Çocuklar, ana-babalarına zorluk çıkarmazlarsa, onları üzecek işleri yapmazlarsa, onları hayata hazırlama çabalarını boşa çıkarmazlarsa, saygılı davranırlarsa, yaşlanınca yardımcı olurlarsa, gerekirse bakarlarsa ana-baba mutlu olur. Evli çocukların kendi evlerinde huzurlu hayatları, mutlu olmaları onlar için mutluluk sebebidir.  

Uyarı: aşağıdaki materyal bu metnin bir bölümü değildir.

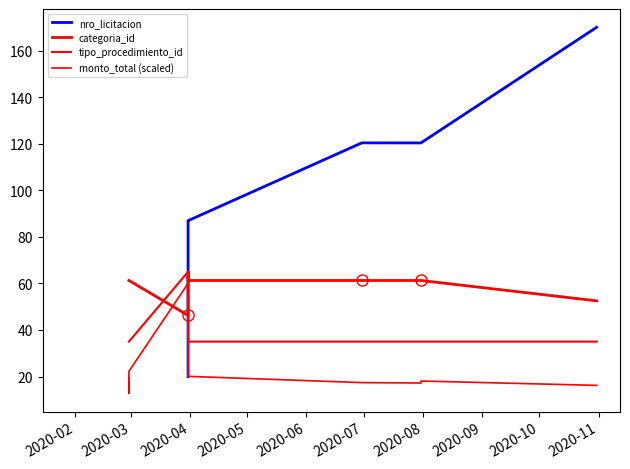

At which category does the chart reach its minimum across all series?

2020-02-29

Ana-babayı, akrabaları, eşi dostu –uzakta iseler- zaman zaman ziyaret etmek, telefon edip hâl hatır sormak onları mutlu eder. Bir hastayı evinde veya hastahânede ziyaret de öyledir.

Yakında veya uzakta olan bir yoksulun, bir yetimin, bir yalnızın ihtiyacını ve yalnızlığını karşılamak, kederli birisini teselli etmek, acısını olanın yarasını sarmak, birinin işini –gücü yetiyorsa- görmek, hep mutluluk verici şeylerdir. Elden geldiği kadar ikram ve ihsan etmek, paylaşmak, ihtiyaç gidermek yapanın gönlüne genişlik ve mutluluk verir. Zira karşı taraf bunlarla mutlu olmuştur.

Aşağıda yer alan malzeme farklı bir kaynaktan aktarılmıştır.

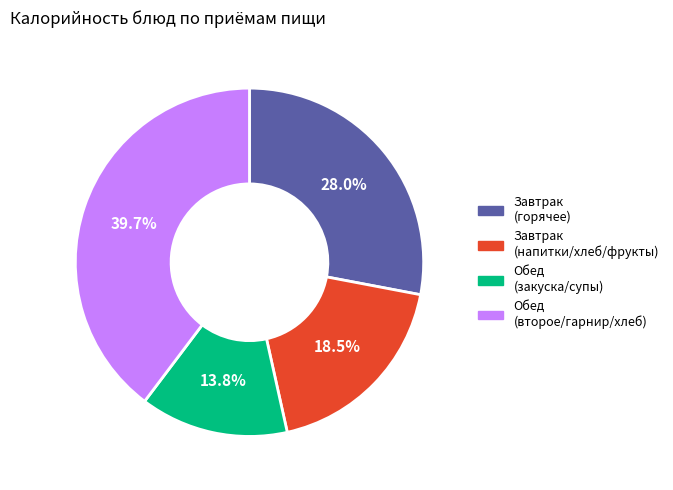

How much of the chart is everything except Обед (закуска/супы)?

86.2%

Bayram dolaysıyla cemaate katılmak, bayramlaşmak, hediyeleşmek, bayram ziyaretinde bulunmak ne güzeldir. Komşularla, tanıdıklarla, iş arkadaşlarıyla, yani bulunduğu yerdekilerle iyi geçinmek de öyle. 

Düşünün ki siz basit bir şey veriyorsunuz, ya da tatlı-güzel bir söz söylüyorsunuz, ama karşı taraf memnun  ve mutlu oluyor. Bu, insana mutluluk vermez mi?

Birinin mutlu olmasına sebep olanın kendisi de mutluluğu tadar. Başkalarının mutsuzluğu üzerine mutluluk kurmak hayâldir. Başkalarını  mutsuz edenler asla mutlu olamazlar.

Peygamber (sav) bir sözünde herkes gücü yettiği kadar Allah yolunda sadaka vermeli (ihsan etmeli) dedi. Verecek bir şeyi olmayan ne yapmalı sorusuna; -“Kötülük yapmaktan uzak durur. Bu da onun için sadakadır” buyurdu. (Buhârî, Zekât/30 no: 1445, Edeb/33 no: 6022. Müslim, Zekât/55 no: 2333)

Bunu biz, hiç olmazsa başkasının mutsuzluğuna sebep olmamalı diye anlayabiliriz.